A week later, the group arrived at the base of Korin Tower in the northern forests. They had spent the last seven days scouring the planet for every cup of instant noodles they could find.
"So, Lord Beerus," Gran teased. "I seem to remember you saying you'd blow up the planet if the noodles weren't good."
Beerus remained silent, looking the other way.
"Hahaha!" Champa mocked. "Don't you know by now? Your master is all bark and no bite."
"Shut it, fatty! Weren't you the one who said those bird eggs were the best thing in the universe?" Beerus countered. Champa turned bright red, the memory of his previous boasting stinging like a fresh slap.
While the two brothers bickered, Whis and Vados walked toward the base of the ancient tower. They touched the structure, a look of contemplation on their faces.
"Sister, does this feel familiar to you?"
"I can't quite place it, but there's a sense of recognition," Vados replied. The carvings and the architecture felt incredibly ancient, even by their standards.
"Gran, you said the Senzu beans came from this planet, correct?" Whis asked.
"Yes, they're kept at the top of this tower," Gran said, walking over. He knew the tower held more than just beans—it held the Ultra Divine Water and the sacred vats that could see through time.
"Senzu beans?" Vados asked.
Gran pulled two green beans from his belt and tossed one to each Angel. They examined the small legumes closely.
"The healing potential within this is staggering," Vados noted, her expression turning serious. "It's comparable to our own angelic restoration magic."
"Indeed," Whis added, tossing the bean back to Gran. "It restores physical stamina and heals injuries instantly. In some ways, its efficiency is even more impressive than our magic." Whis didn't ask how Gran knew about such things. Gran was a walking enigma, and at this point, Whis had learned to accept the boy's "intuition."
"Shall we go up and see the source?" Whis suggested.
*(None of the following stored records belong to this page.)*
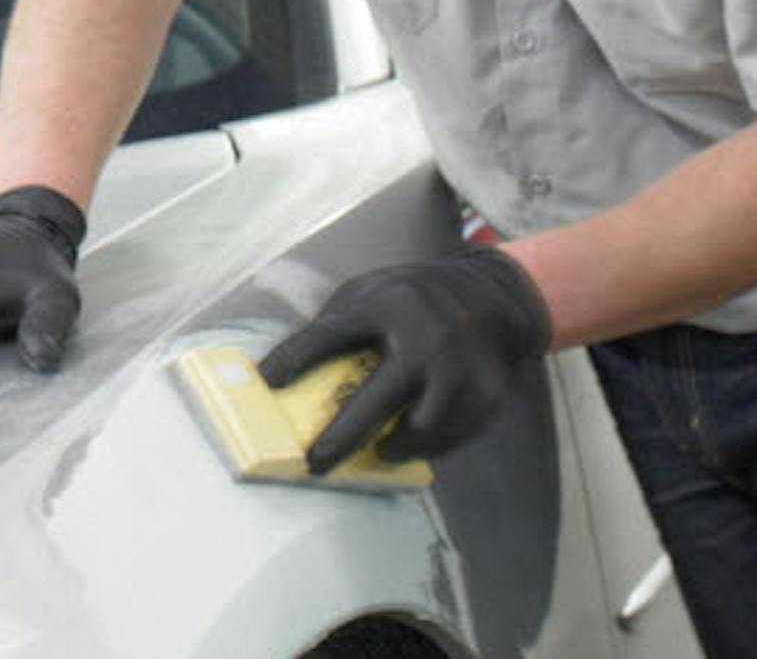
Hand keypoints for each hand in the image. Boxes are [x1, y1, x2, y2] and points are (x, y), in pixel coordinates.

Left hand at [258, 248, 550, 474]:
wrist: (489, 297)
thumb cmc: (411, 302)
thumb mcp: (372, 293)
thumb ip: (338, 326)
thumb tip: (284, 375)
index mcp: (387, 302)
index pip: (333, 333)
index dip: (296, 357)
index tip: (266, 382)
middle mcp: (426, 333)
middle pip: (379, 396)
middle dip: (342, 436)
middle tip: (314, 463)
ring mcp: (460, 365)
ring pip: (422, 426)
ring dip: (395, 447)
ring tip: (378, 451)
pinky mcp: (486, 391)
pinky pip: (452, 436)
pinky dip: (429, 447)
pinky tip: (413, 443)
The group began to ascend. Gran led the way, followed by the Angels and the Supreme Kai trio. Below them, Beerus and Champa were still trying to throttle each other.
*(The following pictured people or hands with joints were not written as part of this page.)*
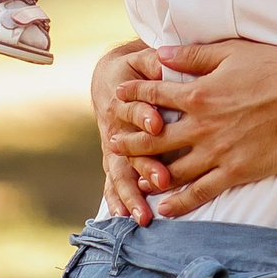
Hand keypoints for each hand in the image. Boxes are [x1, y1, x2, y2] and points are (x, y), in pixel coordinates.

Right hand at [93, 39, 172, 224]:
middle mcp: (116, 127)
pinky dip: (116, 199)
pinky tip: (122, 218)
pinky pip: (113, 182)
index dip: (143, 114)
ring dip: (131, 193)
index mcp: (124, 98)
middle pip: (129, 148)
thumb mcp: (143, 60)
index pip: (133, 108)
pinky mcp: (114, 161)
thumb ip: (156, 62)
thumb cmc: (135, 70)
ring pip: (121, 172)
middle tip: (161, 179)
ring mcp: (113, 148)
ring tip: (142, 214)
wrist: (108, 80)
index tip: (157, 123)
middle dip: (144, 164)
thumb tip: (167, 59)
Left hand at [106, 38, 276, 215]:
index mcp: (198, 95)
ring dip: (148, 174)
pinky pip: (200, 192)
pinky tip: (165, 209)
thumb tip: (159, 53)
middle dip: (130, 141)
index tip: (117, 97)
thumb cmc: (275, 69)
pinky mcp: (235, 172)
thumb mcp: (230, 53)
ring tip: (132, 178)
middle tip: (113, 144)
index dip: (133, 96)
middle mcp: (201, 127)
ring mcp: (217, 152)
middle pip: (155, 138)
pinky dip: (180, 202)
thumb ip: (192, 56)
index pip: (155, 96)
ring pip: (172, 169)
"Wait! Where are they going?" Beerus finally noticed the others were gone.
"They're leaving us behind!" Champa yelled. "This is your fault for starting a fight! You're always ruining everything!"
Beerus didn't argue. He cracked his knuckles, a dark look in his eyes.
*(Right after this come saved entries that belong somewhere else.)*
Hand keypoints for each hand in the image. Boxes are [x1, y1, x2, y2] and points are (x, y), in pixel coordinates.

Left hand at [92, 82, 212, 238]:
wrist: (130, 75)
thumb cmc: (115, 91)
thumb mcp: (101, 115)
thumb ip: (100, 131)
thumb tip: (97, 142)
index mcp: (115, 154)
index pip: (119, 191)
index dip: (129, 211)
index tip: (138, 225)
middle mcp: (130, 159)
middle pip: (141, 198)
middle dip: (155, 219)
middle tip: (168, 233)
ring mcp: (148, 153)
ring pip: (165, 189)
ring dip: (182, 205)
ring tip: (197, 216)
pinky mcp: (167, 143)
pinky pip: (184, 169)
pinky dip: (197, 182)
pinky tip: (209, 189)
"What... what are you doing?" Champa stammered, backing away.
"Giving you a taste of my 'brotherly love' before we catch up."
A moment later, Champa's screams echoed through the forest. Eventually, a battered-looking Champa and a grumpy Beerus caught up with the group at the summit.
At the top of the tower, Korin the cat-immortal stood by the railing, watching the approaching figures. Cold sweat poured down his fur.
"That pressure... It's overwhelming! Is it divine energy? Who are these people?" Korin scrambled back as the eight figures landed on the plaza. The sheer weight of their presence forced the cat to his knees.
"A cat?" Whis mused, looking at the small white feline. It was just an ordinary cat that had lived a long time through minor spiritual cultivation. It clearly wasn't the origin of the tower's mysteries.
They toured the small sanctuary, noting the jars of Ultra Divine Water and the mystical vats. Whis and Vados remained unusually quiet, their eyes scanning every detail with gravity. A pot of Senzu beans and water that could see through time weren't things that should naturally exist on a mortal world. The Ultra Divine Water, in particular, contained a lethal toxin that only someone with immense latent potential could survive.
Everything about this place suggested a history much deeper than any Earthling could comprehend.